Si maintenant vous n’avez pas de normes spécifiques pour la mise en page vous allez appliquer les normes qui sont standards, universelles. Par exemple : police d’écriture sur un document Word ça va être au moins 12, avec des interlignes de 1,5 ou encore des titres un peu plus importants, plus gros pour être plus visibles.
Des idées et textes en vrac
Deuxième erreur au niveau de la mise en page c’est de ne pas faire assez de paragraphes, de ne pas aérer votre document. Le fait d’aérer montre que vous êtes capable de structurer correctement les parties. Chaque idée a son paragraphe. On ne fait pas des blocs de contenu dense, qui sont illisibles et qui montrent que vous mettez tout dans un seul sac. On distingue bien les choses dans les parties, les sous parties. Chaque idée et chaque sous-partie, chaque concept abordé a son propre paragraphe.

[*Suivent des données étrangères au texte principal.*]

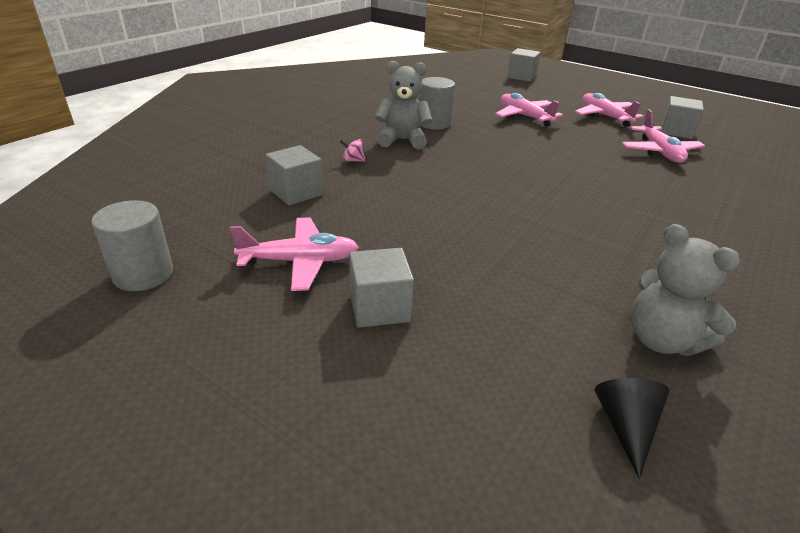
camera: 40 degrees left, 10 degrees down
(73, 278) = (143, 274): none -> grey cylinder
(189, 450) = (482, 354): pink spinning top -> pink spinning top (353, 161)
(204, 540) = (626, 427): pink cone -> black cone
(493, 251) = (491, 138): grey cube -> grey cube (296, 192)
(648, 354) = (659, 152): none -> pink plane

Trop de police différentes sur l’ensemble du mémoire
Troisième erreur c’est d’utiliser beaucoup trop de police d’écriture différentes. On utilise qu’une seule police d’écriture à uniformiser au niveau du document et on va augmenter peut-être un petit peu la taille des titres et des sous-titres. Alors voilà on respecte cette cohérence parce que si vous multipliez les polices, les couleurs etc. ça va prêter à confusion et votre mémoire va plutôt “ressembler à un sapin de Noël”. Un mémoire professionnel est formalisé de manière simple avec une cohérence dans l’ensemble. On est sobre au niveau de cette formalisation, et l’on ne multiplie pas les couleurs. Utilisez même uniquement du noir et blanc pour vraiment rester sobre. Gardez ce professionnalisme.

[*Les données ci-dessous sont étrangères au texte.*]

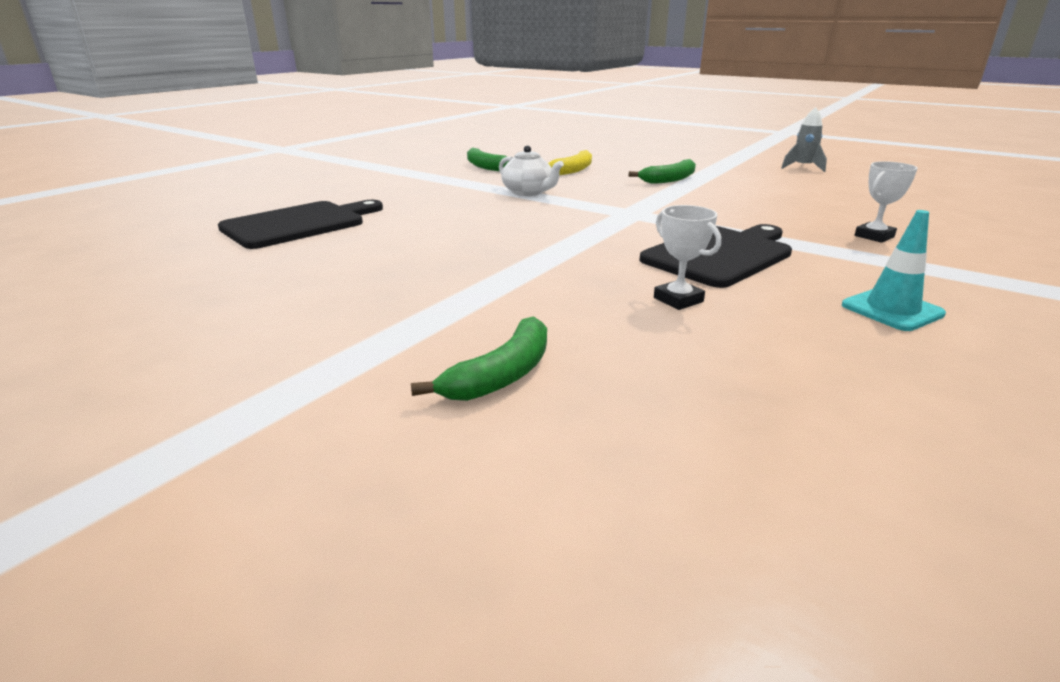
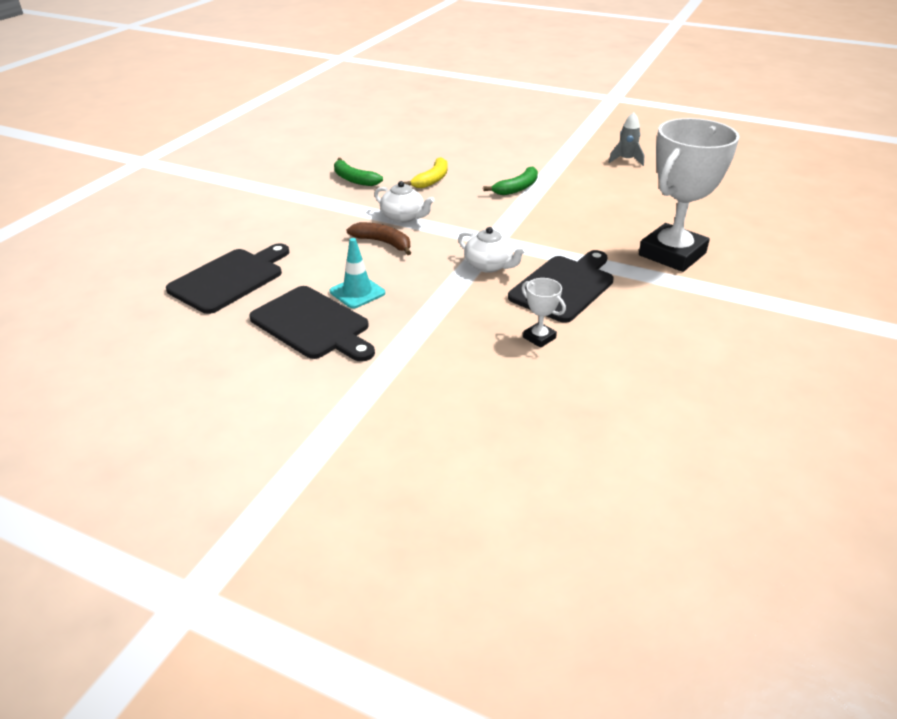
camera: 10 degrees left, 10 degrees up
(369, 266) = (313, 324): none -> black cutting board
(496, 208) = (383, 243): none -> brown banana
(502, 375) = (442, 416): green banana -> none
(621, 232) = (489, 266): none -> white teapot
(874, 236) = (672, 254): white trophy -> white trophy, size x2.44
(892, 310) = (673, 333): turquoise traffic cone -> turquoise traffic cone (357, 292)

Du contenu pas facile à lire
On aère au maximum les différentes parties et sous-parties pour faciliter la lecture. C’est plus reposant pour l’œil d’avoir des paragraphes avec des espaces, ça permet de prendre un petit peu de recul, d’avoir tout simplement une lisibilité plus agréable. N’hésitez pas à regarder les autres mémoires, consultez ce qui est fait. Regardez également les exemples de mémoires au niveau de votre formation, des exemples qui ont obtenu de bonnes notes qui vous permettent de vous faire une idée sur ce qui est valorisé et ce qui ne l’est pas.

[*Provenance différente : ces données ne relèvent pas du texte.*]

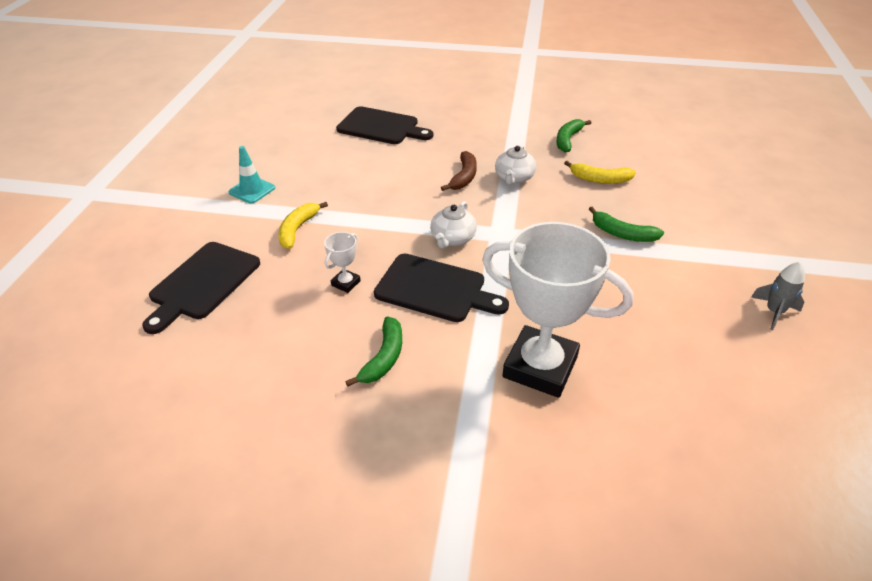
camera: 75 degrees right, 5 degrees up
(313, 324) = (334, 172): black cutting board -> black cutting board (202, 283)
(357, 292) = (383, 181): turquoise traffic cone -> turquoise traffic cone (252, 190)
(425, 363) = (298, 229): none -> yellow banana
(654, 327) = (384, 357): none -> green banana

Le manque d’uniformisation au niveau des parties
Enfin dernière chose on essaye d’uniformiser la mise en page au niveau des parties les sous-parties. C’est un petit peu ce qui est déjà dit, mais c’est quelque chose qu’on voit parfois apparaître si vous avez un titre qui aie une certaine police d’écriture on va garder de manière cohérente la même police pour les autres. Si vous avez un alinéa de 2 cm pour les sous-titres, gardez la même cohérence au niveau des autres sous-titres. C’est la vérification qui convient de faire à la fin.
Encore une fois ce n’est pas ce qu’il y a de plus important, c’est même anecdotique en fait. La mise en page empiète sur la note que vous aurez à la fin. La forme est indissociable du fond. Bien évidemment, elle est aussi importante mais ce n’est pas ça qui sera rédhibitoire. Si vous avez un fond de grande qualité et une forme qui est plutôt bâclée, ça ne sera pas décisif sur la validation de mémoire. Pour la forme, nous parlons ici de mise en page, non des fautes d’orthographe ou des fautes de français, syntaxe, et autres. Il s’agit de quelque chose qui se fait très facilement, très rapidement et qui peut parfois jouer sur la note. Donc autant que faire se peut, à la fin, essayez de ne pas négliger la mise en page. Référez-vous à votre cahier des charges. Essayez également de faire quelque chose de sobre, de simple, de facilement lisible, pour le lecteur. Mettez-vous à sa place et puis voyez si en lisant le mémoire, est-ce que celui-ci est facile à lire, et si la formalisation est agréable ?
Espérant que cet article contribuera à vous aider à mieux formaliser la mise en page de votre mémoire, nous vous souhaitons bon courage pour la réaction de votre mémoire.